=== Supplied records ===

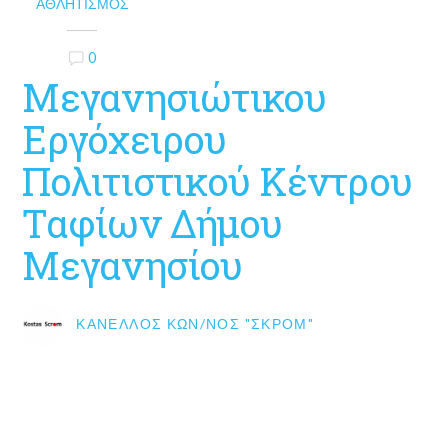
ΑΘΛΗΤΙΣΜΌΣ
0
Μεγανησιώτικου
Εργόχειρου
Πολιτιστικού Κέντρου
Ταφίων Δήμου
Μεγανησίου
ΚΑΝΈΛΛΟΣ ΚΩΝ/ΝΟΣ "ΣΚΡΟΜ"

===

- [Job item]: Pictures stay out. Write out everything else in the material exactly.

- [Answer box]:
ΑΘΛΗΤΙΣΜΌΣ
0
Μεγανησιώτικου
Εργόχειρου
Πολιτιστικού Κέντρου
Ταφίων Δήμου
Μεγανησίου
ΚΑΝΈΛΛΟΣ ΚΩΝ/ΝΟΣ "ΣΚΡΟΜ"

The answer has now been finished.